One of the many reasons I feel a personal relationship with the Fifties era is that all my inspiration comes from my home town of Margate, and Margate’s heyday was in the Fifties and Sixties. It’s super-interesting that everyone is so into the Fifties at the moment. It was a very optimistic time, especially in the USA in the Kennedy era. There was room for growth, and it felt like a time to do things properly and freshly. We can relate to it now, when we find ourselves in a time with involvement in foreign wars, and having to tighten our belts in a recession and rein in consumption. The Fifties were like that too, and the era is something we can look back to when the family was important and people were still making most of their own clothes and cooking meals from scratch. In my work, I like to reuse furniture from the Fifties and Sixties such as G-Plan or Uniflex. This was the last time that things were really well made, screwed together not glued together. I print or paint retro-inspired imagery on to pieces in bright, optimistic colours.

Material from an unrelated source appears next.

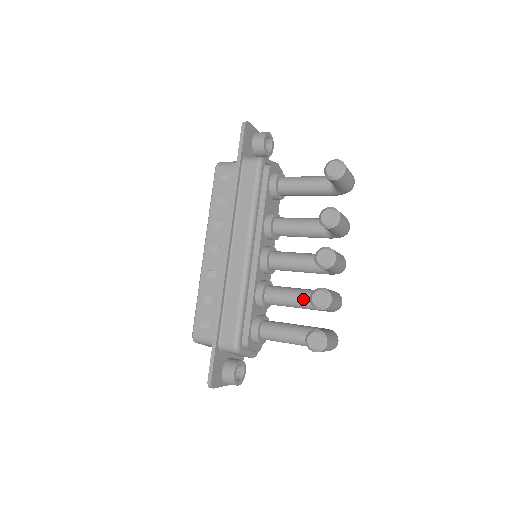
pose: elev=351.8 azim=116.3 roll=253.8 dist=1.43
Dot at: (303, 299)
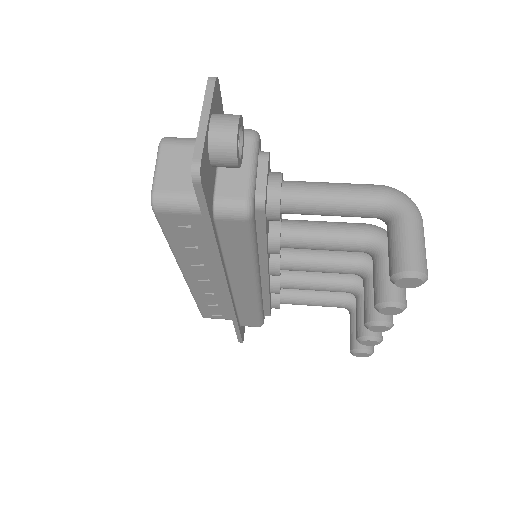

Keith Stephenson & Mark Hampshire
Of Mini Moderns

KS: We’ve always loved the Fifties and are avid collectors of Festival of Britain memorabilia. We started in the Eighties when it was considered kitsch. I think it’s an enduring style. The Festival of Britain is an influence because of the optimism after post-war austerity and because of the new British designers. The festival was about a very British slant on modernism. It gave birth to a lot of pattern designers when much European and American design wasn’t so pattern based. With the introduction of hire purchase, new design was available to everyone. There are also parallels with the new austerity.

MH: There’s been a hard-core of real design aficionados interested in a pure form of Fifties design for some time. Now the appeal is more mainstream. The spirit of optimism, when things were bright and purposeful, is something we’re really desperate for after a decade of design icons and trophy purchases. Perhaps the interest in the Fifties is a move back to good design principles. People want to invest in things with some longevity. Items from that era are established as the new collectibles. The bottom’s fallen out of the ‘brown’ furniture market and dealers are looking at post-war onwards.

The Festival of Britain has always been a central influence in our work – we are influenced by the optimistic mood. We wanted our Festival wallpaper range to look like it was commissioned for the festival and used traditional production methods. It’s the fastest-selling wallpaper we’ve ever done. In July we’re introducing a Festival tea service.